His successor but one, Woodrow Wilson, likewise said: 

Any man who carries a hyphen about with him carries a dagger that he is ready to plunge into the vitals of this Republic whenever he gets ready.

As it happens, I disagree with them both to some extent, not least because I am about to embark upon an Anglo-American marriage of my own. But in these cases, at least one side of the hyphenated humans concerns the country or culture in which the subjects lived. In Ms Butler’s black caucus, there is only room for “African-Caribbeans”. Black Brits are not welcome, it seems. Nor any other non “minoritised” minorities.

Does this matter? Isn’t it just performative woke tosh from a backbench MP who needs to do something with her time to avoid her answering my casework? (Yes, she is my MP, can you tell?)
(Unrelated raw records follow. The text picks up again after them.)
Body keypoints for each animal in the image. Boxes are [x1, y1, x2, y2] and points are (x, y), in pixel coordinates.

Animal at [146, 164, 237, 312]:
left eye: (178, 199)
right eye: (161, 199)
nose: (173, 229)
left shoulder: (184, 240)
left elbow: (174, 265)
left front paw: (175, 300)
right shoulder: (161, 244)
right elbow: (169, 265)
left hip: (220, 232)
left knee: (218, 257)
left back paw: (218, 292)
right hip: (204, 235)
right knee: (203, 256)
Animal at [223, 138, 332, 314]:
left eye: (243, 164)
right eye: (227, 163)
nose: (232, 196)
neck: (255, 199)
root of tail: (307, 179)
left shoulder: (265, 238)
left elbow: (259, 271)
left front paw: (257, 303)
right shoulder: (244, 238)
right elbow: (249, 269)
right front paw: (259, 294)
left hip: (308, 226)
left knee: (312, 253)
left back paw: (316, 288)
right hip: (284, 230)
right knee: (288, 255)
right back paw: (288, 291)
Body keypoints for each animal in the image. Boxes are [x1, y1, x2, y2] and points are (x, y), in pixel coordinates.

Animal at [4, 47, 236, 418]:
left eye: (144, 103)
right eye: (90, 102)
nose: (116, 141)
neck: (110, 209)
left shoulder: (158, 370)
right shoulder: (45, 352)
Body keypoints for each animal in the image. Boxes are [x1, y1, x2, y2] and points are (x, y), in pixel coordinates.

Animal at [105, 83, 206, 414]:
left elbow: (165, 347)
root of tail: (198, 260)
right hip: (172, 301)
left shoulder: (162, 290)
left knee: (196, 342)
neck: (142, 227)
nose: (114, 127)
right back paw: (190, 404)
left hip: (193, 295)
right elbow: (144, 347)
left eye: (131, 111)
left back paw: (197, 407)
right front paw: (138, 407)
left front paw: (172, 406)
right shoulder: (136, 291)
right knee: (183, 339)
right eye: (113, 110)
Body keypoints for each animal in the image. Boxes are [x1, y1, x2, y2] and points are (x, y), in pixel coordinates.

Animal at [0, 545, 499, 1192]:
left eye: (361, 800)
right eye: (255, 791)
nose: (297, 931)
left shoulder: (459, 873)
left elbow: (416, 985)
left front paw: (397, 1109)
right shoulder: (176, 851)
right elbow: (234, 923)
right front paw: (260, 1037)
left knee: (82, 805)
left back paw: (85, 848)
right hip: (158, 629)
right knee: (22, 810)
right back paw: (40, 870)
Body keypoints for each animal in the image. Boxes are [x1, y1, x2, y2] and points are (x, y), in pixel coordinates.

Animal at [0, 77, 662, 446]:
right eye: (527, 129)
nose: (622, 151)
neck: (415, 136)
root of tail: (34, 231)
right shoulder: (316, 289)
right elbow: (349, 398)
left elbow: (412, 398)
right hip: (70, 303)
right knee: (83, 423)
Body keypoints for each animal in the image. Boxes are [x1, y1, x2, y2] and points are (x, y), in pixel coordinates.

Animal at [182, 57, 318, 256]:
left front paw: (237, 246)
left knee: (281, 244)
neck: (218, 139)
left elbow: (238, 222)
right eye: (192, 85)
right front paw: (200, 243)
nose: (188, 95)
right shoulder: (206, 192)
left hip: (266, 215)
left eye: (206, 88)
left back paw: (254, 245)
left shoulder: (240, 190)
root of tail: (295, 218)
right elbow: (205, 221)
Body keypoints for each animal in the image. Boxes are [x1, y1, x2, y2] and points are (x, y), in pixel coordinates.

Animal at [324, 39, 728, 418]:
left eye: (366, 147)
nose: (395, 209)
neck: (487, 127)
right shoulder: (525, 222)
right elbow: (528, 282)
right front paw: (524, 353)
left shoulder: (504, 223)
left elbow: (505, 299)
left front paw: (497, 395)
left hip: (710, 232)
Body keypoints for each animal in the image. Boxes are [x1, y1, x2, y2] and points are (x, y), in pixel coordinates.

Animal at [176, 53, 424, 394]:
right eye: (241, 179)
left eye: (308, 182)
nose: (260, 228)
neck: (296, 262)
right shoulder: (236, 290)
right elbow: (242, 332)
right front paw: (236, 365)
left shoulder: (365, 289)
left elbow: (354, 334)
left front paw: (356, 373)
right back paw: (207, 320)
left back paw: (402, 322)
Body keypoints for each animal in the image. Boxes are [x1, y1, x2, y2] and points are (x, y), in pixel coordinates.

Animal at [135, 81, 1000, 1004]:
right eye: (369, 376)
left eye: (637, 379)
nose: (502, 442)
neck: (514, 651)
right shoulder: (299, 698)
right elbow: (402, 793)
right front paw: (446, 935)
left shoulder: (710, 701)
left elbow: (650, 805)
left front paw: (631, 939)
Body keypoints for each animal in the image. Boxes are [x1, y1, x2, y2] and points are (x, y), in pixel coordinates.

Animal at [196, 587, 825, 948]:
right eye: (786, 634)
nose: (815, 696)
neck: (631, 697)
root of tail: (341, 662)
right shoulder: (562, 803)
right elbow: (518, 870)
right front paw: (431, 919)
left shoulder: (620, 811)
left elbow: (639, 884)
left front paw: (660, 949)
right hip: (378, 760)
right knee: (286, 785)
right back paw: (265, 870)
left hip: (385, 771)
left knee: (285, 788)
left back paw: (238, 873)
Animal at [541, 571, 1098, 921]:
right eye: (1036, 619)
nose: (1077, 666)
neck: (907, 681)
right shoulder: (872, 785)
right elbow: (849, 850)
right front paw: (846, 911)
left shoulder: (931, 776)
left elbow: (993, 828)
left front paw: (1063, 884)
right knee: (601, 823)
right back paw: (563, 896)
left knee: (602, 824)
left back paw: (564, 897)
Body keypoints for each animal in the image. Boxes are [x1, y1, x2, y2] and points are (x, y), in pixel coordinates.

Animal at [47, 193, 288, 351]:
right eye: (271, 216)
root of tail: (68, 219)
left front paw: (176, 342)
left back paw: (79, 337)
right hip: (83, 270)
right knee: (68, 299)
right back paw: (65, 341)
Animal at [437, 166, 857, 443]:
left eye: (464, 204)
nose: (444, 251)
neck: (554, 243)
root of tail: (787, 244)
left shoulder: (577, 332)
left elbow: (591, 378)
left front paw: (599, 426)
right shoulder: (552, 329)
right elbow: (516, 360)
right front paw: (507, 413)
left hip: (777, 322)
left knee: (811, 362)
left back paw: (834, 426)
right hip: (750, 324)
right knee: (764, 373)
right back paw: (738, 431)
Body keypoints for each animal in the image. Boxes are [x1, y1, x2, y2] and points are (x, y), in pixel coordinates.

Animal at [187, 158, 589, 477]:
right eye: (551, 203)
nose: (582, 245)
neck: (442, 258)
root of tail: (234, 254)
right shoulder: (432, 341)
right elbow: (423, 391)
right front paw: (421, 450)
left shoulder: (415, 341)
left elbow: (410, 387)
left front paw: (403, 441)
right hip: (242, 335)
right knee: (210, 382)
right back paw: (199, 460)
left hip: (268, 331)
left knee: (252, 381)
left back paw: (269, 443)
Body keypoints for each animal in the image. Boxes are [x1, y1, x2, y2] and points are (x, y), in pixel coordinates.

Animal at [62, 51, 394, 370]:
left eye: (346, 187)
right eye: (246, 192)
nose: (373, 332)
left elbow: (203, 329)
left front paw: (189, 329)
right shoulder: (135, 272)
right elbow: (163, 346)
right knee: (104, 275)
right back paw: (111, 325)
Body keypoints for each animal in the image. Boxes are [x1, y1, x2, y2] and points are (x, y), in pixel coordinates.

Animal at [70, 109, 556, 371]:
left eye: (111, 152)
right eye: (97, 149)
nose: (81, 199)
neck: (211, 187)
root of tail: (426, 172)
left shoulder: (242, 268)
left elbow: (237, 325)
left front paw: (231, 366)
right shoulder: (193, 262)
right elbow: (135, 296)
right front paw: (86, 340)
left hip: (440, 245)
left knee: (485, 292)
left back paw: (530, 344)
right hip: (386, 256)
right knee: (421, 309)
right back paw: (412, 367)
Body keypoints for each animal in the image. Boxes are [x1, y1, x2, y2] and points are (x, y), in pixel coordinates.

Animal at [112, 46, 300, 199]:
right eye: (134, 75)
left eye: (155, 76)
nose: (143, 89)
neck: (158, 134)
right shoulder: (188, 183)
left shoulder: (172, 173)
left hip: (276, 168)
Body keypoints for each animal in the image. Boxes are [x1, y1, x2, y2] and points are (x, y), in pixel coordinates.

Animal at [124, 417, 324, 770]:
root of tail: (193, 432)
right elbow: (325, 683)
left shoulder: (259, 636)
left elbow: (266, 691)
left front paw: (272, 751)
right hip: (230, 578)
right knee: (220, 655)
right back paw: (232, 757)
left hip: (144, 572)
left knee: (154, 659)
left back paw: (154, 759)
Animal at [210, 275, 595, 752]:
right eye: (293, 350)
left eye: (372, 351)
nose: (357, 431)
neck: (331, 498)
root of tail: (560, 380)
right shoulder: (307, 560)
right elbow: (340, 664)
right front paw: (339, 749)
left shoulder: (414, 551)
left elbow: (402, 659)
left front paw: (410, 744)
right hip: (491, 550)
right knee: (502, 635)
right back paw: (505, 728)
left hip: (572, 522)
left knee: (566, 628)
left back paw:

It does matter. Again, look at America. The Democratic Party is held hostage by “The Groups”. described by the centrist Third Way think tanker Matt Bennett as “progressive infrastructure organisations, most of them single issue advocacy groups, including far left groups, who demand democrats take positions that are consonant with their view but are out of step with working class voters on a whole range of things”. It was one of these groups that gave Donald Trump his most effective campaign slogan of the election: “Kamala is for they/them; Donald Trump is for you.”

If this comes to Britain in greater force, we will see mainstream politicians being pulled ever further from focusing on the issues that matter to most people, rather than the faddish nonsense of the far left.

Worse than that though, it will cause a greater split in our politics, both inside and outside of Parliament. There is already a loose coalition of MPs who were elected because of Gaza. We are likely, at the next election, to see many more of these so-called “independents” being elected, as Muslim voters realise they no longer need the Labour Party to help advance their interests. 

Cohesion is best achieved by minimising differences, not constantly highlighting them

Sam Bidwell, of this parish, has written frequently of this split inside our electoral politics. Describing the Lebanonisation of the UK, Sam wrote: “Sectarianism, crackdowns, violence, ethnic tension — this is a political heuristic unfamiliar to many in Britain, but deeply typical in much of the world. Against this backdrop, it shouldn’t surprise us that time-honoured norms are falling by the wayside.”

All of the academic research shows that in ethnically heterogeneous societies, cohesion is best achieved by minimising differences, not constantly highlighting them. Parliamentarians organising to advance their interests based on the colour of their skin is not only morally abhorrent, but it will encourage more groups to start to act like this. 

It doesn’t have to be this way. A friend called me from Washington DC recently, and he noted on his morning commute that Black Lives Matter Plaza is being dug up and replaced with Liberty Plaza. America is starting to reject this divisiveness.

It is not too late to prevent Britain hurtling toward ethnic polarisation. But if MPs themselves organise based on immutable characteristics, rather than philosophy, policies, and parties, the future looks very grim. How can we expect quangos and others not to continue with two tier sentencing guidelines? For local councils not to become dominated by the largest demographic? For us to even be able to teach our children to treat each other equally?

So, Dawn Butler, the chosen one, of the first ones. I ask you, not as your constituent, or a hyphenated-anything, but as someone who is terrified for the future of the country, please disband this “caucus”.